>>

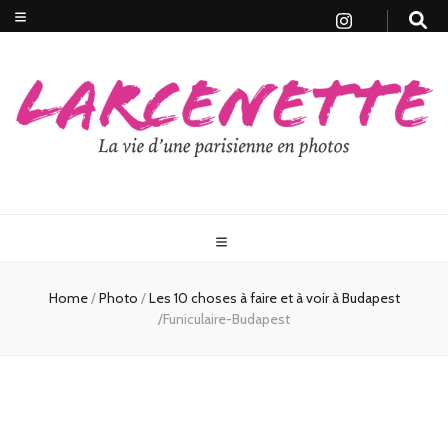
Home
/
Photo
/
Les 10 choses à faire et à voir à Budapest
/
Funiculaire-Budapest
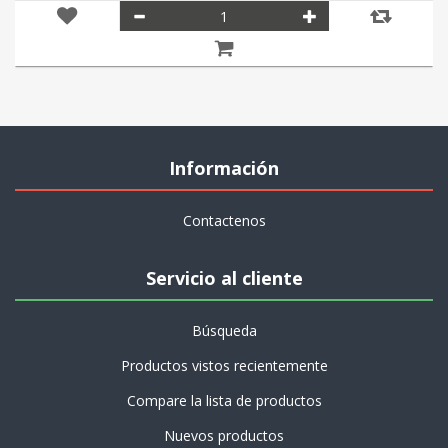
Información
Contactenos
Servicio al cliente
Búsqueda
Productos vistos recientemente
Compare la lista de productos
Nuevos productos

<<

**Aim of the exercise:**
In the copy, include exactly the lines from the one containing "Funiculaire-Budapest" through the last line of the records, and no pictures or other text.

**Result below:**
Funiculaire-Budapest
Información
Contactenos
Servicio al cliente
Búsqueda
Productos vistos recientemente
Compare la lista de productos
Nuevos productos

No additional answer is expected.